Julia C. Gardner, Director of the Office of the President
For more than 15 years, Julia has worked in small organizations across industries transforming teams and helping leaders efficiently pursue their objectives. As a high-level administrator, leadership coach, and partnership professional, Julia has brought her multitasking portfolio to Directing the President’s office at Catalyst for Peace.
Before joining the team at CFP, Julia served as Director of Corporate Partnerships at nonprofit, Nest, bringing in $1 million in corporate revenue annually and leading the organization’s Coalition of industry partners. Through her direction of the Pacific Forum Young Leaders Program, supporting admissions for the prestigious Schwarzman Scholars Program, and mentoring recent graduates, Julia has significant experience honing young professionals’ leadership skills and connecting them with education and growth opportunities. Julia has also worked in the Columbia University office of Nobel Laureate, Joseph E. Stiglitz, the executive office of the Foundation for a Just Society, and at the Korea Economic Institute of America in Washington, DC.
Julia received her Leadership and Executive Coaching Certificate from the University of Buffalo School of Management, Center for Leadership and Organizational Effectiveness, her Master’s in Negotiation and Conflict Resolution from Columbia University, and her BA in Politics and Asian Studies from Fairfield University.

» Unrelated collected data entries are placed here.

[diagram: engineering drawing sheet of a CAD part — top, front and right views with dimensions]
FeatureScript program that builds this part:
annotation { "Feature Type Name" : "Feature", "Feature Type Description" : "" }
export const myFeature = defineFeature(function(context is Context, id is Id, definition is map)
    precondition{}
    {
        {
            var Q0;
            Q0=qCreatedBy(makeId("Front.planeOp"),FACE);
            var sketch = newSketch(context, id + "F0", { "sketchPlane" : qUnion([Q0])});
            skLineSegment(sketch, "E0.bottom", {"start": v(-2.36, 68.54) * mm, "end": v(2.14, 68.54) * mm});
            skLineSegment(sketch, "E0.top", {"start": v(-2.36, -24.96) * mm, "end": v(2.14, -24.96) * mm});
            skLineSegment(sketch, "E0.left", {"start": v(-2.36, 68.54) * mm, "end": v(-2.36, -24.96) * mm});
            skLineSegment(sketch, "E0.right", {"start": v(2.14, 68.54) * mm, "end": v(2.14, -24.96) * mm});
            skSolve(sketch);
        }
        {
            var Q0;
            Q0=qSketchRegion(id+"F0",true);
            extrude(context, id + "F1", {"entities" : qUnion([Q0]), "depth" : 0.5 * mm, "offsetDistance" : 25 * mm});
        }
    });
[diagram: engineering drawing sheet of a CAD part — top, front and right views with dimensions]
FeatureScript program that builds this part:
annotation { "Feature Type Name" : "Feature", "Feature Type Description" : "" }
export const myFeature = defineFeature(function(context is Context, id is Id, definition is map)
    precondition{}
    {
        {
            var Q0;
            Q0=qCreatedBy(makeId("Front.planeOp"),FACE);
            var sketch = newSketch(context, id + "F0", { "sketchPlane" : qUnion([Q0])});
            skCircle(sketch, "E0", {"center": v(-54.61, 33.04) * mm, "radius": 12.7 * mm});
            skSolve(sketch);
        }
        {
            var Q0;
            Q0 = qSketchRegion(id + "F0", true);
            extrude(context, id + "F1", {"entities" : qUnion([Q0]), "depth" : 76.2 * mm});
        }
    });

Jennifer Turnage, Finance Manager
Jennifer joined CFP in May 2023 and manages our finances and day-to-day accounting operations. Jennifer is a versatile accounting and finance career professional, and entrepreneur, who has over 20 years of experience in non-profit, philanthropic, academic, private, and local government sectors. She has overseen all aspects of accounting and bookkeeping, internal controls and compliance, budgeting and forecasting, financial reporting and audits, operations and business management, grants management, and impact investment accounting.
She is the founder of FrontPaige Business Solutions, LLC, which provides a comprehensive range of accounting, finance, business, and operations related consulting, coaching, and strategic planning services. She loves helping businesses maximize efficiency and production, while empowering them to make growth-driven decisions with confidence, and she provides solutions to challenges that many businesses face every day.
She has been instrumental at the Compton Foundation for the last eleven years and currently serves as the Foundation’s Director of Finance – in which position, her proven leadership directs critical financial operations.
Jennifer holds a Master of Science Degree in Accounting from Saint Mary’s College, graduating Summa Cum Laude, and a Bachelor of Arts Degree in Management from Menlo College.